Server drive failure

In other news, I received a barrage of emails from my home server the other day, each complaining about a degraded raid array. A swift check through the emails indicates that every array on the machine had been degraded, and a little more investigation leads to the simple conclusion that one of the hard drives has completely failed.

So far I’ve not had time to check if this is a failure of the drive, the controller, or perhaps even just a cable coming loose, but it’s nice to see the server continuing to function completely normally despite this failure. Lots of kudos for the software raid functionality in Linux.

My job for tomorrow morning is to find out what has actually failed, replace it, and then reinstate the degraded raid arrays. One thing I’ll look into is getting SMART monitoring of the hard drives enabled.
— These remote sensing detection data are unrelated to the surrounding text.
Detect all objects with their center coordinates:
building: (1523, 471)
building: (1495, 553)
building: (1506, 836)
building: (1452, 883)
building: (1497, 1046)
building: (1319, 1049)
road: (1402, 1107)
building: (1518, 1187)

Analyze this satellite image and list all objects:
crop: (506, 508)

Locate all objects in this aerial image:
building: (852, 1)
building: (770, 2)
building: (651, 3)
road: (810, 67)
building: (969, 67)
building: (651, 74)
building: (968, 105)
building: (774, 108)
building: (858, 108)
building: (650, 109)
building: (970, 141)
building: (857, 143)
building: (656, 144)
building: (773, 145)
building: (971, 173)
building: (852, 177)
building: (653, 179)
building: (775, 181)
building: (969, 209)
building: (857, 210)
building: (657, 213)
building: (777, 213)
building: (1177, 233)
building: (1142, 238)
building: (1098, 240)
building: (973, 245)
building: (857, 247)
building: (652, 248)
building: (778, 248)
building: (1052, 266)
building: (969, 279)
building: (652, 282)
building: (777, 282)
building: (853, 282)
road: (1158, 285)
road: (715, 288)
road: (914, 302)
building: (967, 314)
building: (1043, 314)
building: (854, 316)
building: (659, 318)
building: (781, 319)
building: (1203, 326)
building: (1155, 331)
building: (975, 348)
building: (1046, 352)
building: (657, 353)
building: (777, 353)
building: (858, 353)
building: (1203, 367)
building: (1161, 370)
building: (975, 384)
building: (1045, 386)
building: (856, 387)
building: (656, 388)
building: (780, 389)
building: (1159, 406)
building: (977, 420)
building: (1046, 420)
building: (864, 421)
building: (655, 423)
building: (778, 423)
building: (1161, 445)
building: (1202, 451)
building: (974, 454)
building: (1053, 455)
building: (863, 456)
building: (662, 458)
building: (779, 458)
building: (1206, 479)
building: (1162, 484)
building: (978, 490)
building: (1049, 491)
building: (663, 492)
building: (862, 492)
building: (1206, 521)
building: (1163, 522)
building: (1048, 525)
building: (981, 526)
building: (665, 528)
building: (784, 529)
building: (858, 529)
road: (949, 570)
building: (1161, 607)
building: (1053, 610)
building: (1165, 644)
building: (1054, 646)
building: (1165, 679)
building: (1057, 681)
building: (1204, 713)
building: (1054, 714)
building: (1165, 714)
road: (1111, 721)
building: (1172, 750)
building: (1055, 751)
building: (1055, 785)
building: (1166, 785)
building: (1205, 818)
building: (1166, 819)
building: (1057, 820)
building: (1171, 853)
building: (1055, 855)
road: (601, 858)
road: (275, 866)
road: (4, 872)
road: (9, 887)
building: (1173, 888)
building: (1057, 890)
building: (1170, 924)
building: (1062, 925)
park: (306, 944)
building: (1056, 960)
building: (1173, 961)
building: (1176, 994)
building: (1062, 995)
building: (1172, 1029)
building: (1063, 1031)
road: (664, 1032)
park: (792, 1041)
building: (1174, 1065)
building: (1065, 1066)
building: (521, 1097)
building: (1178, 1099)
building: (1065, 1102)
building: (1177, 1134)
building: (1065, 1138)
Currently it isn’t, and it would have been nice to have had some advance warning of this so I could have had the new drive ordered and waiting.

Still, hopefully the whole thing is not more than a couple of hours work.

Update: Initially it seemed like a cabling problem; simply replugging all the drives seemed to resolve the problem. However, putting it all back together again caused it to stop working again. After quite a lot of swapping of cables, and then finally wiggling of cables, it became clear that the problem was the drive after all. Ultimately it looks like the circuit-board attached to the drive has failed. Flexing the cables causes a little bit of movement of the circuit-board, which I suspect over time has caused it to fail.

A new drive seems to have completely resolved the problem. Having got that installed, it took about 5 minutes to partition it up, another 5 minutes to add the partitions to the raid sets, and about 4 hours for the linux software raid system to rebuild the raid sets.

And all is now working perfectly again.